[Start of Attachment]

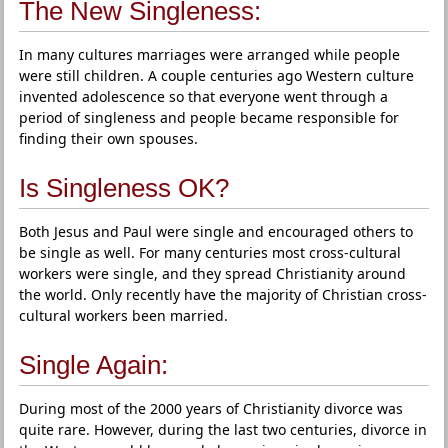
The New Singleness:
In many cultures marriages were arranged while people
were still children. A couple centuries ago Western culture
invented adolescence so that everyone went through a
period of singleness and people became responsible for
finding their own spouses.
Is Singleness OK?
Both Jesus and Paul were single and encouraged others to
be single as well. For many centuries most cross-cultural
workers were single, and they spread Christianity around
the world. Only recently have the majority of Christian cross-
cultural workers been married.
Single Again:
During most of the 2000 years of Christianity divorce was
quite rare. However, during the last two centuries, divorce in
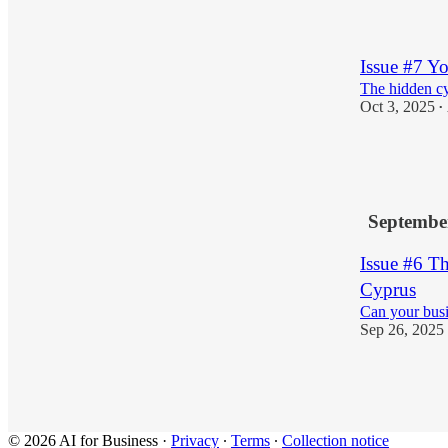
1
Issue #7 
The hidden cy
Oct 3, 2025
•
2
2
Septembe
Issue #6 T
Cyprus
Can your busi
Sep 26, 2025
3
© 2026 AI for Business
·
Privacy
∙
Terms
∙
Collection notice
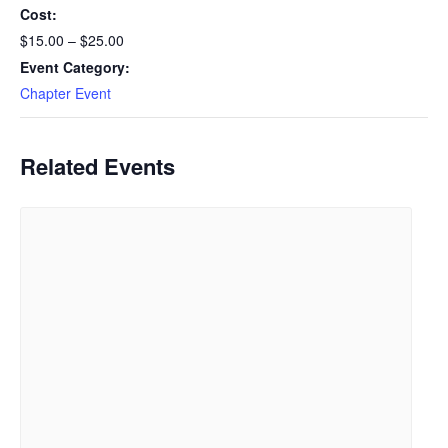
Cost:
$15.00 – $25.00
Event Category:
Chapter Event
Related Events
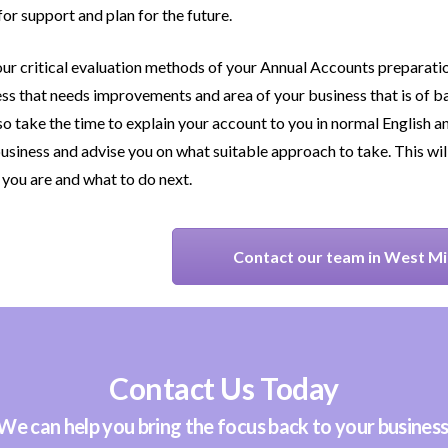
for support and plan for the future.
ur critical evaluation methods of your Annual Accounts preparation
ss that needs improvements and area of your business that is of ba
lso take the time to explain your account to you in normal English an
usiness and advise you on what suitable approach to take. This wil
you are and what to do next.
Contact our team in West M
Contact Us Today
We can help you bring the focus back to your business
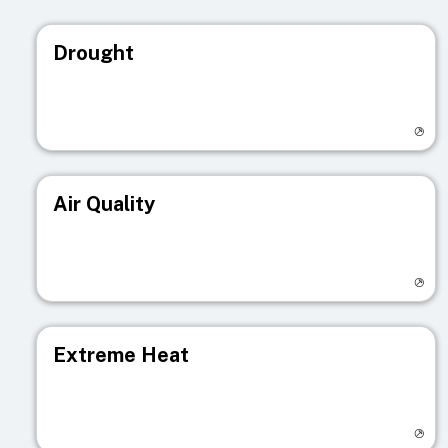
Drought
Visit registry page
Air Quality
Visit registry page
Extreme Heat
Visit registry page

[End of Attachment]
[Start of Attachment]

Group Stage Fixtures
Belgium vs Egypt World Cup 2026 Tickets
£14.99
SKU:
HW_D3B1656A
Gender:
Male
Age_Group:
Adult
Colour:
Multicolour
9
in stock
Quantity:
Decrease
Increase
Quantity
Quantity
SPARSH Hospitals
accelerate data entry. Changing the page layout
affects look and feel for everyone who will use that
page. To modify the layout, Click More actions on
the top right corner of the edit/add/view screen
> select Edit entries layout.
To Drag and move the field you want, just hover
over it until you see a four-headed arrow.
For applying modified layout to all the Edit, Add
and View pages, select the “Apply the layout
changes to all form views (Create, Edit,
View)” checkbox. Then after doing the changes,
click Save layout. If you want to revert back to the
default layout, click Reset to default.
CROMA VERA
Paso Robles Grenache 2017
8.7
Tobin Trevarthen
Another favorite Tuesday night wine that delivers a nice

[End of Attachment]
[Start of Attachment]

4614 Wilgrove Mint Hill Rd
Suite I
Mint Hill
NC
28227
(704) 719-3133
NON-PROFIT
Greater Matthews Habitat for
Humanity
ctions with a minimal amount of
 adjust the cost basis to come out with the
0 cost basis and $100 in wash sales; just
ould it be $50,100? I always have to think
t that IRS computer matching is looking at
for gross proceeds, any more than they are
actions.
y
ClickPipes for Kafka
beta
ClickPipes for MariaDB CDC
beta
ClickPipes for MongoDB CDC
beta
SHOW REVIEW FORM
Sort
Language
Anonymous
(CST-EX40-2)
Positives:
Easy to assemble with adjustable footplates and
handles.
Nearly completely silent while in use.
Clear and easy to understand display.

[End of Attachment]

The task calls for every line of the material that contains the string "they".

__SOLVED PROBLEM__.
workers were single, and they spread Christianity around
for gross proceeds, any more than they are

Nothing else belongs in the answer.